[Source material]

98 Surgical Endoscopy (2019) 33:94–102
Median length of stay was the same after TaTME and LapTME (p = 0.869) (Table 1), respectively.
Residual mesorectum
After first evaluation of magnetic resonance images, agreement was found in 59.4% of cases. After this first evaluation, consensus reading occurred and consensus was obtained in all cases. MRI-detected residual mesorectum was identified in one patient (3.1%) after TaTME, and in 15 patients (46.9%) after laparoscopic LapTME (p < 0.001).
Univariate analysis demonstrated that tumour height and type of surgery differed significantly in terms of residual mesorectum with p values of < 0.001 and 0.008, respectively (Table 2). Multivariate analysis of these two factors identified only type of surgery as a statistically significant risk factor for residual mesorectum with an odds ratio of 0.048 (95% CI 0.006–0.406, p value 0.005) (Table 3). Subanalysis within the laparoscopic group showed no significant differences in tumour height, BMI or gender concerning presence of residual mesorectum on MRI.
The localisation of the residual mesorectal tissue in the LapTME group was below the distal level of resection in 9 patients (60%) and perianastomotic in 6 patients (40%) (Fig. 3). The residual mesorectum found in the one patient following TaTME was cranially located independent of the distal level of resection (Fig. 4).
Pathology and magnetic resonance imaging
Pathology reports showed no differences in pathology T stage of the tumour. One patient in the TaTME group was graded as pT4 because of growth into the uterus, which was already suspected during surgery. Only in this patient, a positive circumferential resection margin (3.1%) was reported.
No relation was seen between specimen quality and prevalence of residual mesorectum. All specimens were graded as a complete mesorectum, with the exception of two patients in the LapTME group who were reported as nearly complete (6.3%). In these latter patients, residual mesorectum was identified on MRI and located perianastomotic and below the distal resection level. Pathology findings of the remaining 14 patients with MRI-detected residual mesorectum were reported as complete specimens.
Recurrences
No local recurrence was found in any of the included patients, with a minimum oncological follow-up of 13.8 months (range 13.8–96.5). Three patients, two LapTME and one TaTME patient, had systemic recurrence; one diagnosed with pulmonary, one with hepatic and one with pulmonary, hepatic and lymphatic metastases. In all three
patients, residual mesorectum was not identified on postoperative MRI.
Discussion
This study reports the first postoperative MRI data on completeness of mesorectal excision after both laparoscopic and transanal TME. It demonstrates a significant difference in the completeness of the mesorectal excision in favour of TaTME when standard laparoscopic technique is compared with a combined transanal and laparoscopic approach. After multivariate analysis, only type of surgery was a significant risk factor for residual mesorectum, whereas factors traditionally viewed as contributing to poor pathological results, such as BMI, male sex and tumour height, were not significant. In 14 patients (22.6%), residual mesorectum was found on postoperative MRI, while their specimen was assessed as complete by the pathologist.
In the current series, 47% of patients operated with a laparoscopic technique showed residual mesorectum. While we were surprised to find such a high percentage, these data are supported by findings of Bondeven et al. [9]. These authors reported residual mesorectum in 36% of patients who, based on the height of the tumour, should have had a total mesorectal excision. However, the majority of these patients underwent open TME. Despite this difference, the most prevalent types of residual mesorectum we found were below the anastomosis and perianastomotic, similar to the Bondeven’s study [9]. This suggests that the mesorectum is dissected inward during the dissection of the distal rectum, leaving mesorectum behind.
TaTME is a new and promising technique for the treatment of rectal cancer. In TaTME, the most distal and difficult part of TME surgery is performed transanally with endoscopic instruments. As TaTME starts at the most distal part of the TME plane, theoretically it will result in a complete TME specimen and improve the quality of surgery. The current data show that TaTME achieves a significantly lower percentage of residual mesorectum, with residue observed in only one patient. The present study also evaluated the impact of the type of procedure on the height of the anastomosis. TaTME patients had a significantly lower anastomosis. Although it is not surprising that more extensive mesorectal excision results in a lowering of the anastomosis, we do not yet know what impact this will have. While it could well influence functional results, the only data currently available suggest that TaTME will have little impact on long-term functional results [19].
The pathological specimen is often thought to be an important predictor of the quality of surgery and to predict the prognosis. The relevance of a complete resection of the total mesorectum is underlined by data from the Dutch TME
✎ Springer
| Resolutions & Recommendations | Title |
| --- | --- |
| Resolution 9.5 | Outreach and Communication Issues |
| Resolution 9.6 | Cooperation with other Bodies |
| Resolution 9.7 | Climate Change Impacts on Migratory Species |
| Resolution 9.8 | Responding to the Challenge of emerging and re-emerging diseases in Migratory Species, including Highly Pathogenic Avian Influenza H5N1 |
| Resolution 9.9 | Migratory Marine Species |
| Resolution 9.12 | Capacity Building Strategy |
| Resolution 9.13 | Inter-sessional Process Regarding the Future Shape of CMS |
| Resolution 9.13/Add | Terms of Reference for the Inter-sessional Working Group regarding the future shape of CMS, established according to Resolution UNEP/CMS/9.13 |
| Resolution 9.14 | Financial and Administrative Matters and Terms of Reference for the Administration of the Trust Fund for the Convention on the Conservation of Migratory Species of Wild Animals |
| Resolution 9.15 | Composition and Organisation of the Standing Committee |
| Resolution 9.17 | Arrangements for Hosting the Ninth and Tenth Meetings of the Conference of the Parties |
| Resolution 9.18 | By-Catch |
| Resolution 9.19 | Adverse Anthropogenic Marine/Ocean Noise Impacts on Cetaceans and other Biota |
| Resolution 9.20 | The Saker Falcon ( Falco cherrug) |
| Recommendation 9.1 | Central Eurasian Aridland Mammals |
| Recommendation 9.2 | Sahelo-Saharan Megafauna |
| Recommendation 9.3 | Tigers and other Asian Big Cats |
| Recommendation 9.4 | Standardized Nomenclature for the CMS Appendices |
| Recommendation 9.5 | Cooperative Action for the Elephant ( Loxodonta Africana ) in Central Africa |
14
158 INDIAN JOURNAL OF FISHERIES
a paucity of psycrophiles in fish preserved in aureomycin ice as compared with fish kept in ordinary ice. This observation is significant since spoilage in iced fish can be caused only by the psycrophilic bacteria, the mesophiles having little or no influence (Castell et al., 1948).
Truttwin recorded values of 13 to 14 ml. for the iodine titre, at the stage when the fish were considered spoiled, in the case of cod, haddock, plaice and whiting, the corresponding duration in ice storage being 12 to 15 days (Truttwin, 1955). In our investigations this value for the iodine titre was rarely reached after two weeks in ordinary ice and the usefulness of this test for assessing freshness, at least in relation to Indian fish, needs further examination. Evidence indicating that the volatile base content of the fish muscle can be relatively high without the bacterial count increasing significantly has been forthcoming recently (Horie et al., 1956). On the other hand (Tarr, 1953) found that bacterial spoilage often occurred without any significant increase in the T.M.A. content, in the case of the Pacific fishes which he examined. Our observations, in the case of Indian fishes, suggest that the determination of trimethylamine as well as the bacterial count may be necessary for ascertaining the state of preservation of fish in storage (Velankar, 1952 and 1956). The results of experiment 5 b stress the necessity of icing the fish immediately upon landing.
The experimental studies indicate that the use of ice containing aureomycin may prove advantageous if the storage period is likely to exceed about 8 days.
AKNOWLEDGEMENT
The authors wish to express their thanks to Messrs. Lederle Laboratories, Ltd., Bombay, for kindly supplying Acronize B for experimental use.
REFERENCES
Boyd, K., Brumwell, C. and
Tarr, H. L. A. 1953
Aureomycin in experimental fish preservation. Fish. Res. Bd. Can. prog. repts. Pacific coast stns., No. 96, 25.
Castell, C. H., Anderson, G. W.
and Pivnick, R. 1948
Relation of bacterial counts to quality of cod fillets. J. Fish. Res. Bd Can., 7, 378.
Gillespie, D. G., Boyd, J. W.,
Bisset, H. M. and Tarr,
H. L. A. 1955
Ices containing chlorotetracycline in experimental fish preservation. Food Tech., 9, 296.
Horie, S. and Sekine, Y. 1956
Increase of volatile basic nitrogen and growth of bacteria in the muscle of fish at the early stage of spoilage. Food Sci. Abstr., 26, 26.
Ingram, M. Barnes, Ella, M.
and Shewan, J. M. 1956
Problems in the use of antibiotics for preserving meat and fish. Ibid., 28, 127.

[/Source material]

● **About this task**
Give back precisely the lines above that start at the line containing "Influenza H5N1 |" and end at the line containing "Shape of CMS |", inclusive. No other lines belong in the output.

● **Answer box**
| Resolution 9.8 | Responding to the Challenge of emerging and re-emerging diseases in Migratory Species, including Highly Pathogenic Avian Influenza H5N1 |
| Resolution 9.9 | Migratory Marine Species |
| Resolution 9.12 | Capacity Building Strategy |
| Resolution 9.13 | Inter-sessional Process Regarding the Future Shape of CMS |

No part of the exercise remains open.